Former Kilkenny Pub reopens, serving beer, wine
Jason Parker is not the least bit superstitious.
The 27-year-old Keene resident opened his tavern, The Olde Kilkenny Pub, on Friday, Aug. 13, and he’s been lucky so far.
“We’ve been getting busier and busier every day we’ve been open,” he said.
People tell him they are happy to see the Milford building at 30 Middle St. in business again, Parker said. It was the Kilkenny Pub for many years until it closed its doors in 2008.
“Random people were hugging me on Friday night,” Parker said. “People here are great – very gracious, very giving. They ask me if I need help, and they clean up after themselves.”

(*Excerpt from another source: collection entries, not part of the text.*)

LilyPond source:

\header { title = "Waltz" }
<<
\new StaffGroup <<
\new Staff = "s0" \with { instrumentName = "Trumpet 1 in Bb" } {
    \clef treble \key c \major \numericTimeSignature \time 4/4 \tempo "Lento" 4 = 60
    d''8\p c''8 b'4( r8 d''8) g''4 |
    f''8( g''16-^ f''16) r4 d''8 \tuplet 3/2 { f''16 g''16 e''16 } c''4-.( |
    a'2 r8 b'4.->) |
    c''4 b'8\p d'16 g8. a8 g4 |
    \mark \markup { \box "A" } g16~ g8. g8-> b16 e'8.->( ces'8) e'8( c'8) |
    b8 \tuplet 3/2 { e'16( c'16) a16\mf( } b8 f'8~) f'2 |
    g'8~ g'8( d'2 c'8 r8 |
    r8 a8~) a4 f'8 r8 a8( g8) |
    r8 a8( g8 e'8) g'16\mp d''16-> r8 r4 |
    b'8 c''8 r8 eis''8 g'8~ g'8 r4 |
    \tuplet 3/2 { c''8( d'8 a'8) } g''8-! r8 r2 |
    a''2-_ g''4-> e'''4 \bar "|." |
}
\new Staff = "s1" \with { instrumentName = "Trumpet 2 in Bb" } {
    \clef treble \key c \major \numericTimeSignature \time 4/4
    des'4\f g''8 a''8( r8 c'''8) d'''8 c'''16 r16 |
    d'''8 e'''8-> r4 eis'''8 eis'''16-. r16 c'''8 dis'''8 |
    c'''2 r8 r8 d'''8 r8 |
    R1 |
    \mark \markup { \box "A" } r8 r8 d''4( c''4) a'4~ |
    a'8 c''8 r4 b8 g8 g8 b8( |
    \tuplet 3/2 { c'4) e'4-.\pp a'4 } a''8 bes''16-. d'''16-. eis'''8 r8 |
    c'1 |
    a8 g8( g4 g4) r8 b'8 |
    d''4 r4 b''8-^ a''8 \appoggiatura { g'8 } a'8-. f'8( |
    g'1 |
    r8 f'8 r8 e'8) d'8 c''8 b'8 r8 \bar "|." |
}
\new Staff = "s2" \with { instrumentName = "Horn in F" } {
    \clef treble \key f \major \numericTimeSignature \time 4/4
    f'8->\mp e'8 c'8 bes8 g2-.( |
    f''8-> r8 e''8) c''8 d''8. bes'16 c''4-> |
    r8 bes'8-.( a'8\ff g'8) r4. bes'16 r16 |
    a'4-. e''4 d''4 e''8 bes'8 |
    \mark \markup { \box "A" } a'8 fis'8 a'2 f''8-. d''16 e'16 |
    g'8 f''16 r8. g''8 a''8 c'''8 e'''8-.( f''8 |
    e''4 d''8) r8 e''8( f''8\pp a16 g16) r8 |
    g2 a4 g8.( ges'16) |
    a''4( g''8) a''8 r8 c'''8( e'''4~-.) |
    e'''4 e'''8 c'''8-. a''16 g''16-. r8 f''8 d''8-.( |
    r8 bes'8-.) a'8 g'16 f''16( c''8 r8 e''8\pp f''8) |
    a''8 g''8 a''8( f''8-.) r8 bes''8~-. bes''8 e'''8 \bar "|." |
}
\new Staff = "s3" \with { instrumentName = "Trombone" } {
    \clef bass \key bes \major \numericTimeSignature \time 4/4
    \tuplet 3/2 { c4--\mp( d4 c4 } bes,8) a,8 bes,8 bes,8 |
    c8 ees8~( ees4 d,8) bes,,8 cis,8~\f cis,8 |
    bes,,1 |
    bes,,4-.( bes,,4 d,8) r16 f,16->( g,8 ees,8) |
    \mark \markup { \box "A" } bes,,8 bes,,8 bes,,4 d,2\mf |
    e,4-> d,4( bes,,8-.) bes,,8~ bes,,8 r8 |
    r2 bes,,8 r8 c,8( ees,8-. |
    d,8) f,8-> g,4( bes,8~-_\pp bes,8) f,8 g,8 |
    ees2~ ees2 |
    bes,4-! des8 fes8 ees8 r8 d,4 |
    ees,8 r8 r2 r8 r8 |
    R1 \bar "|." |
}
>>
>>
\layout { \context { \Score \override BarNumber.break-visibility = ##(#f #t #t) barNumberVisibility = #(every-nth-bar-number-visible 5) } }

The tavern serves only beer and wine and has a limited menu of bar snacks. It also has three pool tables.
“A typical old pub,” Parker calls it.
Parker had been working in the service department of an auto dealership before he and his business partner, Anthony Scozzari, bought the business.
According to the town history, the building, on the corner of Middle and Putnam streets, had originally been a barn owned by James Shanahan, one of the first Irish settlers in Milford. He came here in 1855 and owned a lot of property, moving many buildings from lot to lot.
The Kilkenny building was moved to the corner strip of land in 1869. It became a blacksmith shop in 1873 and remained one until 1912, when May Burnham Richardson Tracy bought it, covered it with metal sheeting and named it the Star Theater.
Here she showed movies, and for awhile vaudeville acts and “rather crude comedians,” Winifred Wright wrote in The Granite Town.
“The town made her Milford’s first policewoman so she could quell disturbances, or if need be, throw the guilty party out,” Wright wrote.